─── DATA EXTRACT ───

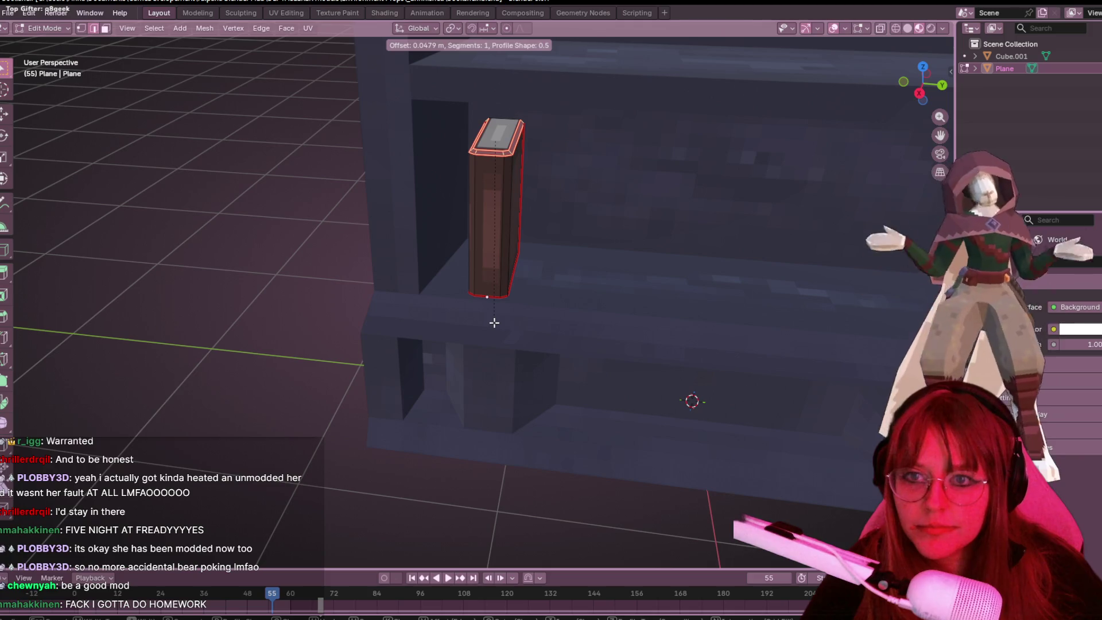
click(492, 321)
scroll(526, 219, up, 2)
scroll(527, 219, down, 2)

───

**ABOUT THIS TASK**
Show every line of the data in which the word "scroll" appears.

**WORKED SOLUTION**
scroll(526, 219, up, 2)
scroll(527, 219, down, 2)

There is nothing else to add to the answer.